**Selection**
——————————

Check if an Array is a permutation of numbers from 1 to N
Last Updated :
05 Oct, 2023
Given an array arr containing N positive integers, the task is to check if the given array arr represents a permutation or not.
A sequence of N integers is called a permutation if it contains all integers from 1 to N exactly once.
Examples:
Input: arr[] = {1, 2, 5, 3, 2}
Output: No
Explanation: The given array is not a permutation of numbers from 1 to N, because it contains 2 twice, and 4 is missing for the array to represent a permutation of length 5.
Input: arr[] = {1, 2, 5, 3, 4}
Output: Yes
Explanation:
Given array contains all integers from 1 to 5 exactly once. Hence, it represents a permutation of length 5.
Naive Approach: Clearly, the given array will represent a permutation of length N only, where N is the length of the array. So we have to search for each element from 1 to N in the given array. If all the elements are found then the array represents a permutation else it does not.
Algorithm:
- Initialize a flag variable “isPermutation” to true.
- Initialize a variable “N” to the length of the array.
- Loop through integers from 1 to N:
- Initialize a flag variable “found” to false.

——————————

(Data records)
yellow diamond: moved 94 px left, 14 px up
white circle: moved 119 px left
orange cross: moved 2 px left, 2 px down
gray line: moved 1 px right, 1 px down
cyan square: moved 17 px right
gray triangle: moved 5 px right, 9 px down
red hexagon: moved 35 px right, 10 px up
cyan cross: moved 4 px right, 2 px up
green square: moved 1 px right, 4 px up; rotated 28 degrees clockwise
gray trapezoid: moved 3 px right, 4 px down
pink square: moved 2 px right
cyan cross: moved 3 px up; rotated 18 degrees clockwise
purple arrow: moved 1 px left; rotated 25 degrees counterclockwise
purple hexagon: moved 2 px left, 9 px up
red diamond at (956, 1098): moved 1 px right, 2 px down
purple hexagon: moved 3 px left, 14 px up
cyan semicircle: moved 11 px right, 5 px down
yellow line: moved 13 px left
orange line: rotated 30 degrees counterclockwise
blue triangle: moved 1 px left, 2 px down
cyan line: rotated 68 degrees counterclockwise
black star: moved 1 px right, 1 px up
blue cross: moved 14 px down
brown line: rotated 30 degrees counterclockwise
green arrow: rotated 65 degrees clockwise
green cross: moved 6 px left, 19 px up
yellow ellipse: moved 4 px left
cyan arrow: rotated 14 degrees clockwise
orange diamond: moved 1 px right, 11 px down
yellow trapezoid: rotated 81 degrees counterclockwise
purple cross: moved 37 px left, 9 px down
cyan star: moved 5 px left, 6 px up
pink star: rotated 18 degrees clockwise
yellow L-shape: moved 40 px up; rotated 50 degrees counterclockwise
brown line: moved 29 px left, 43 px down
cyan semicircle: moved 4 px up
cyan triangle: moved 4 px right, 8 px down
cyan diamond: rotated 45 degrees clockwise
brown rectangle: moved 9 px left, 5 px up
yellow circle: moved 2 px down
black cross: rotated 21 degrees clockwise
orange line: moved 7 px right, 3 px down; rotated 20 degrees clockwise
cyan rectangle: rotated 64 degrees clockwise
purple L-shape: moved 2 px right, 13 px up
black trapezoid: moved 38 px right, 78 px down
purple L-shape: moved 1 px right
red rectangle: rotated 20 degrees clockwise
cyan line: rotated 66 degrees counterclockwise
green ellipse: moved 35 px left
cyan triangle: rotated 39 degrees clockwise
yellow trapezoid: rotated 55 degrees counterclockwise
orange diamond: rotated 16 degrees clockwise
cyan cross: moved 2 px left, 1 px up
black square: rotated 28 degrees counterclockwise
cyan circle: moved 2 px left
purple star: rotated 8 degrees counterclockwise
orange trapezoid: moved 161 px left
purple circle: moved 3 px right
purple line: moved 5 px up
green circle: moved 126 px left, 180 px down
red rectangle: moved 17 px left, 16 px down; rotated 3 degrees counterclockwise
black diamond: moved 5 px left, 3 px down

——————————

**Problem 1**
Repeat the lines of the listing word for word, starting at its first line and stopping after the line that contains "gray triangle: moved 5 px right, 9 px down", both included.
**Problem 2**
Carry on the article about checking whether an array is a permutation of the numbers 1 to N, starting after its last line.

**Task result 1**
yellow diamond: moved 94 px left, 14 px up
white circle: moved 119 px left
orange cross: moved 2 px left, 2 px down
gray line: moved 1 px right, 1 px down
cyan square: moved 17 px right
gray triangle: moved 5 px right, 9 px down

**Task result 2**
- Loop through the array elements and If the integer “i” is found in the array, set “found” to true and break the loop.
- If “found” is false, set “isPermutation” to false and break the loop.
- If “isPermutation” is true, print “Array represents a permutation”.
- Else, print “Array does not represent a permutation”.
Below is the implementation of the approach:
C++
#include <bits/stdc++.h>
using namespace std;
bool isPermutation(int arr[], int n) {
for(int i=1; i<=n; i++) {
bool found = false;
for(int j=0; j<n; j++) {
if(arr[j] == i) {
found = true;
break;
}
}
if(!found) {
return false;
}
}
return true;
}
int main() {
int arr[] = { 1, 2, 5, 3, 2 };
int n = sizeof(arr)/sizeof(arr[0]);
if(isPermutation(arr, n)) {
cout << "Yes" << endl;
}
else {
cout << "No" << endl;
}
return 0;
}
|
Java
import java.util.*;
public class GFG {
public static boolean isPermutation(int[] arr, int n)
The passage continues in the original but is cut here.